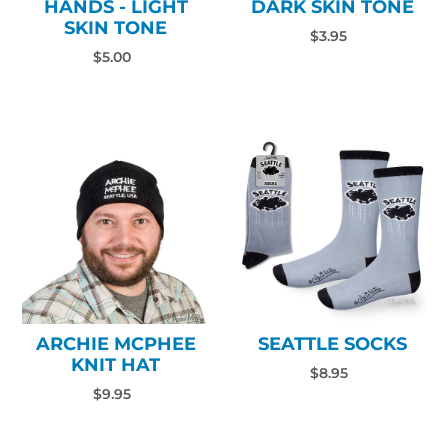
HANDS - LIGHT
DARK SKIN TONE
SKIN TONE
$3.95
$5.00
ARCHIE MCPHEE
SEATTLE SOCKS
KNIT HAT
$8.95
$9.95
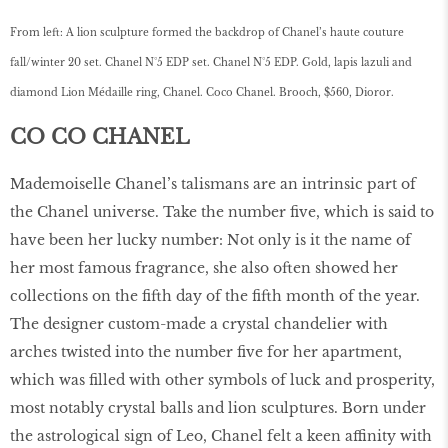
From left: A lion sculpture formed the backdrop of Chanel’s haute couture
fall/winter 20 set. Chanel N°5 EDP set. Chanel N°5 EDP. Gold, lapis lazuli and
diamond Lion Médaille ring, Chanel. Coco Chanel. Brooch, $560, Dioror.
CO CO CHANEL
Mademoiselle Chanel’s talismans are an intrinsic part of
the Chanel universe. Take the number five, which is said to
have been her lucky number: Not only is it the name of
her most famous fragrance, she also often showed her
collections on the fifth day of the fifth month of the year.
The designer custom-made a crystal chandelier with
arches twisted into the number five for her apartment,
which was filled with other symbols of luck and prosperity,
most notably crystal balls and lion sculptures. Born under
the astrological sign of Leo, Chanel felt a keen affinity with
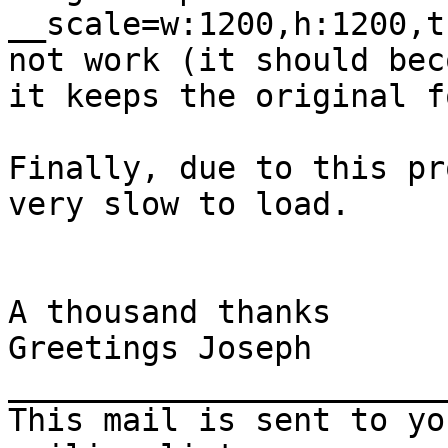
__scale=w:1200,h:1200,t
not work (it should bec
it keeps the original f
Finally, due to this pr
very slow to load.

A thousand thanks

Greetings Joseph

_______________________
This mail is sent to yo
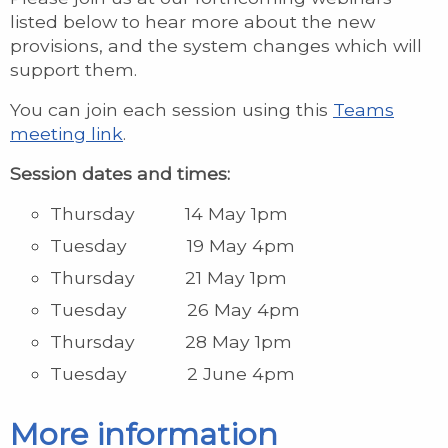
listed below to hear more about the new
provisions, and the system changes which will
support them.
You can join each session using this
Teams
meeting link
.
Session dates and times:
Thursday 14 May 1pm
Tuesday 19 May 4pm
Thursday 21 May 1pm
Tuesday 26 May 4pm
Thursday 28 May 1pm
Tuesday 2 June 4pm
More information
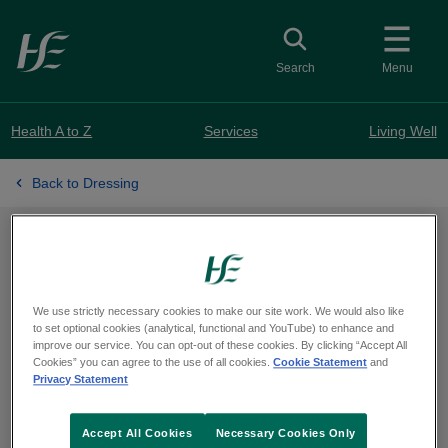
Skip to main content
Toggle search
Search
Menu
Health A to Z
Services
Living Well
Back to Dressing
Learning to dress
We use strictly necessary cookies to make our site work. We would also like
to set optional cookies (analytical, functional and YouTube) to enhance and
test
improve our service. You can opt-out of these cookies. By clicking “Accept All
Cookies” you can agree to the use of all cookies.
Cookie Statement
and
Privacy Statement
Accept All Cookies
Necessary Cookies Only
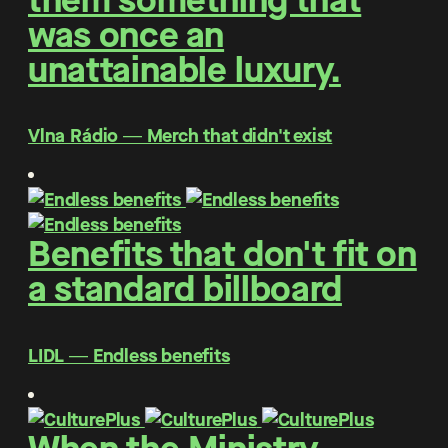
them something that
was once an
unattainable luxury.
Vlna Rádio ― Merch that didn't exist
Benefits that don't fit on
a standard billboard
LIDL ― Endless benefits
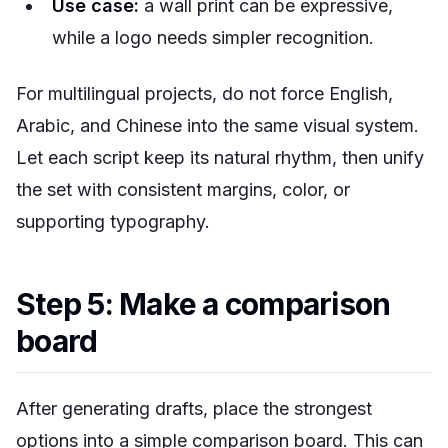
Use case:
a wall print can be expressive,
while a logo needs simpler recognition.
For multilingual projects, do not force English,
Arabic, and Chinese into the same visual system.
Let each script keep its natural rhythm, then unify
the set with consistent margins, color, or
supporting typography.
Step 5: Make a comparison
board
After generating drafts, place the strongest
options into a simple comparison board. This can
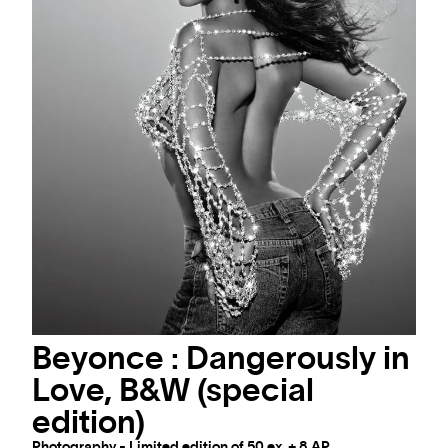
Beyonce : Dangerously in
Love, B&W (special
edition)
Photography - Limited edition of 50 ex. + 8 AP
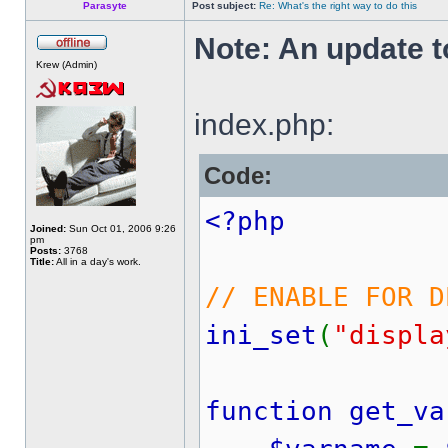
Parasyte
Post subject:
Re: What's the right way to do this
Note: An update to
Krew (Admin)
index.php:
Code:
<?php
Joined:
Sun Oct 01, 2006 9:26
pm
Posts:
3768
Title:
All in a day's work.
// ENABLE FOR D
ini_set
(
"displa
function get_va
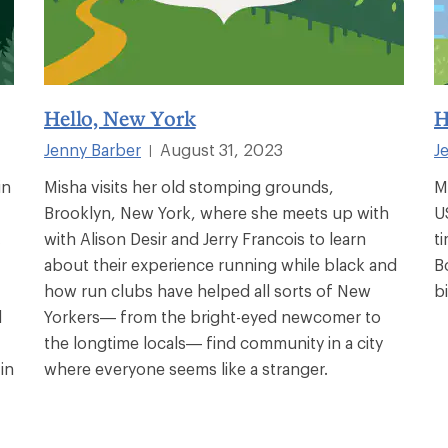
Hello, New York
H
Jenny Barber
August 31, 2023
J
|
in
Misha visits her old stomping grounds,
M
Brooklyn, New York, where she meets up with
U
.
with Alison Desir and Jerry Francois to learn
t
about their experience running while black and
B
how run clubs have helped all sorts of New
b
d
Yorkers— from the bright-eyed newcomer to
the longtime locals— find community in a city
in
where everyone seems like a stranger.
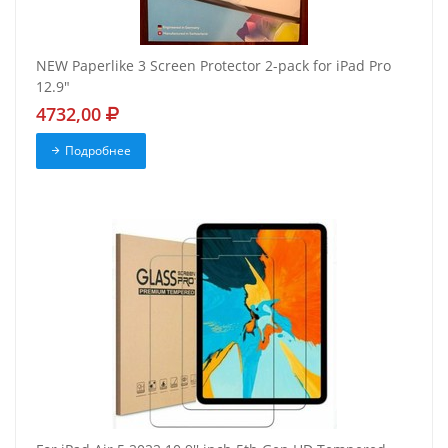
NEW Paperlike 3 Screen Protector 2-pack for iPad Pro
12.9"
4732,00
Подробнее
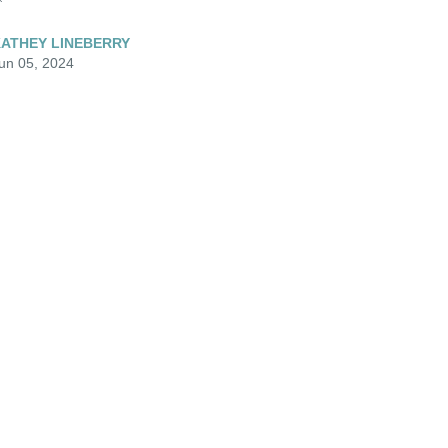
ATHEY LINEBERRY
un 05, 2024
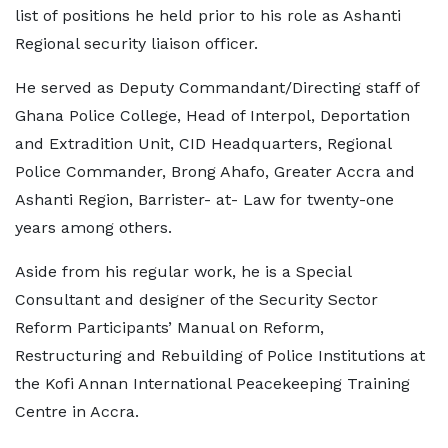
list of positions he held prior to his role as Ashanti
Regional security liaison officer.
He served as Deputy Commandant/Directing staff of
Ghana Police College, Head of Interpol, Deportation
and Extradition Unit, CID Headquarters, Regional
Police Commander, Brong Ahafo, Greater Accra and
Ashanti Region, Barrister- at- Law for twenty-one
years among others.
Aside from his regular work, he is a Special
Consultant and designer of the Security Sector
Reform Participants’ Manual on Reform,
Restructuring and Rebuilding of Police Institutions at
the Kofi Annan International Peacekeeping Training
Centre in Accra.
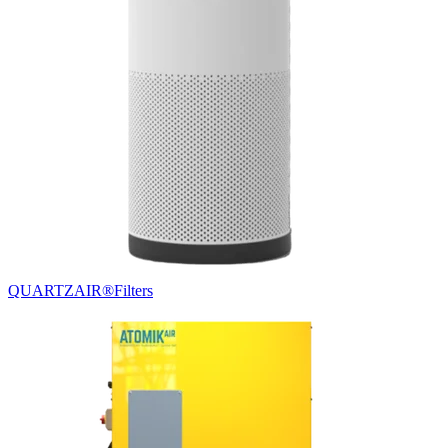
QUARTZAIR®
Filters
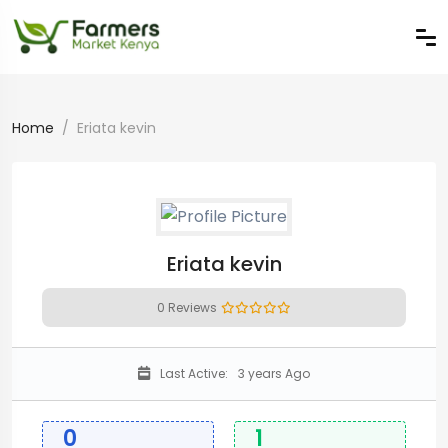
Home
Eriata kevin
Eriata kevin
0 Reviews
Last Active:
3 years Ago
0
1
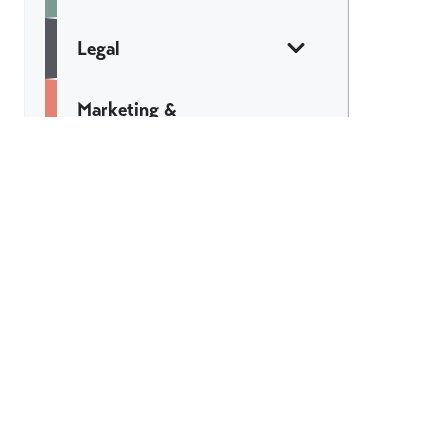
Legal
Marketing &
Communications
Web & Tech
Catch All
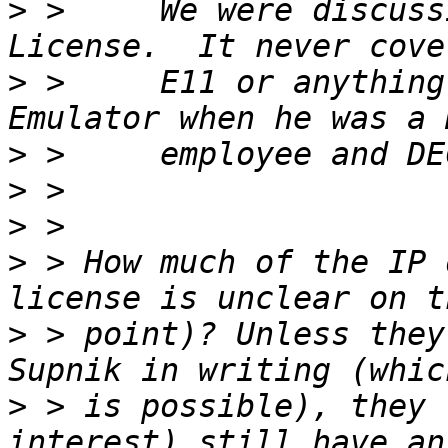
>
 >     We were discuss
>
 >     E11 or anything
>
>
>
>
 > How much of the IP 
>
 > point)? Unless they
>
 > is possible), they 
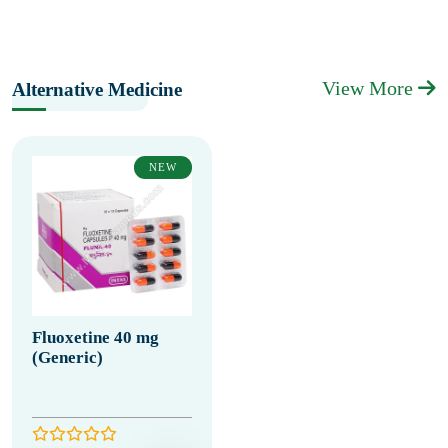
View More
Alternative Medicine
NEW
Fluoxetine 40 mg
(Generic)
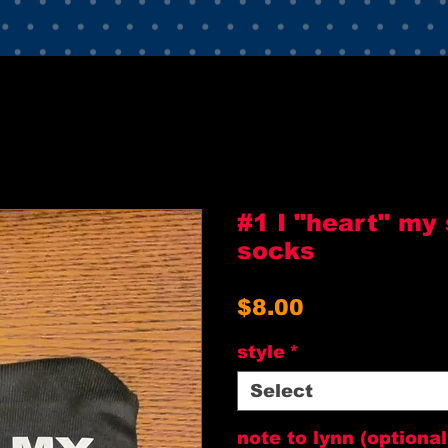
#1 I "heart" my
socks
Price
$8.00
style
*
Select
note to lynn (optional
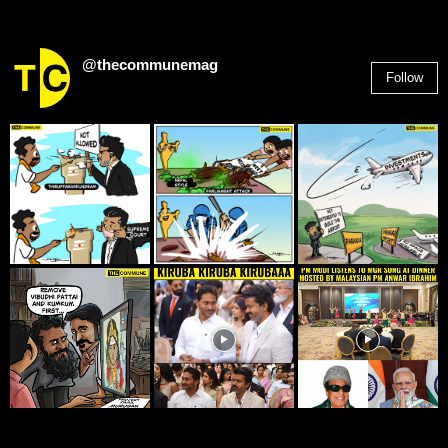
@thecommunemag
Follow
2,955
Followers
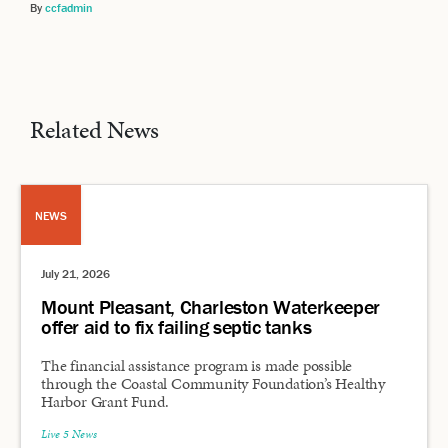
By
ccfadmin
Related News
NEWS
July 21, 2026
Mount Pleasant, Charleston Waterkeeper
offer aid to fix failing septic tanks
The financial assistance program is made possible
through the Coastal Community Foundation’s Healthy
Harbor Grant Fund.
Live 5 News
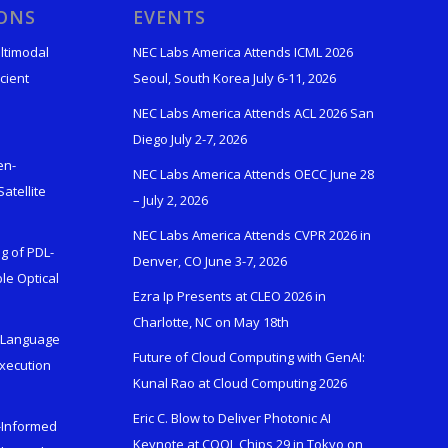
IONS
EVENTS
ltimodal
NEC Labs America Attends ICML 2026
cient
Seoul, South Korea July 6-11, 2026
NEC Labs America Attends ACL 2026 San
Diego July 2-7, 2026
en-
NEC Labs America Attends OECC June 28
atellite
– July 2, 2026
NEC Labs America Attends CVPR 2026 in
g of PDL-
Denver, CO June 3-7, 2026
le Optical
Ezra Ip Presents at CLEO 2026 in
Charlotte, NC on May 18th
l-Language
Future of Cloud Computing with GenAI:
Execution
Kunal Rao at Cloud Computing 2026
Eric C. Blow to Deliver Photonic AI
s-Informed
Keynote at COOL Chips 29 in Tokyo on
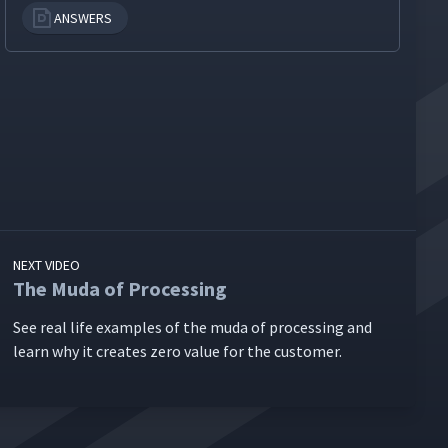
ANSWERS
NEXT VIDEO
The Muda of Processing
See real life exam­ples of the muda of pro­cess­ing and
learn why it cre­ates zero val­ue for the customer.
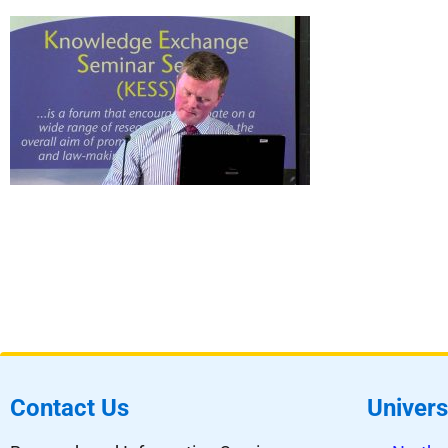
Contact Us
Univers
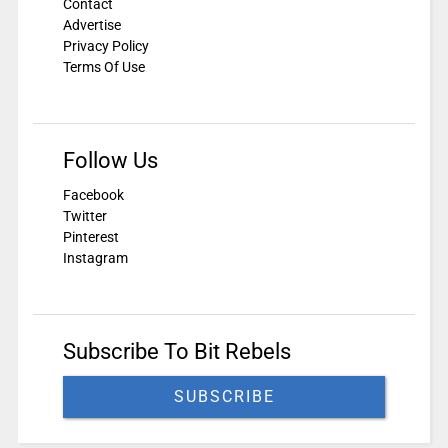
Contact
Advertise
Privacy Policy
Terms Of Use
Follow Us
Facebook
Twitter
Pinterest
Instagram
Subscribe To Bit Rebels
SUBSCRIBE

━━━

▸ Your assignment:
Please return, exactly as written, the lines from the first line of the records above through the line containing "most notably crystal", both included, leaving out any pictures.

▸ Finished task:
HANDS - LIGHT
DARK SKIN TONE
SKIN TONE
$3.95
$5.00
ARCHIE MCPHEE
SEATTLE SOCKS
KNIT HAT
$8.95
$9.95
From left: A lion sculpture formed the backdrop of Chanel’s haute couture
fall/winter 20 set. Chanel N°5 EDP set. Chanel N°5 EDP. Gold, lapis lazuli and
diamond Lion Médaille ring, Chanel. Coco Chanel. Brooch, $560, Dioror.
CO CO CHANEL
Mademoiselle Chanel’s talismans are an intrinsic part of
the Chanel universe. Take the number five, which is said to
have been her lucky number: Not only is it the name of
her most famous fragrance, she also often showed her
collections on the fifth day of the fifth month of the year.
The designer custom-made a crystal chandelier with
arches twisted into the number five for her apartment,
which was filled with other symbols of luck and prosperity,
most notably crystal balls and lion sculptures. Born under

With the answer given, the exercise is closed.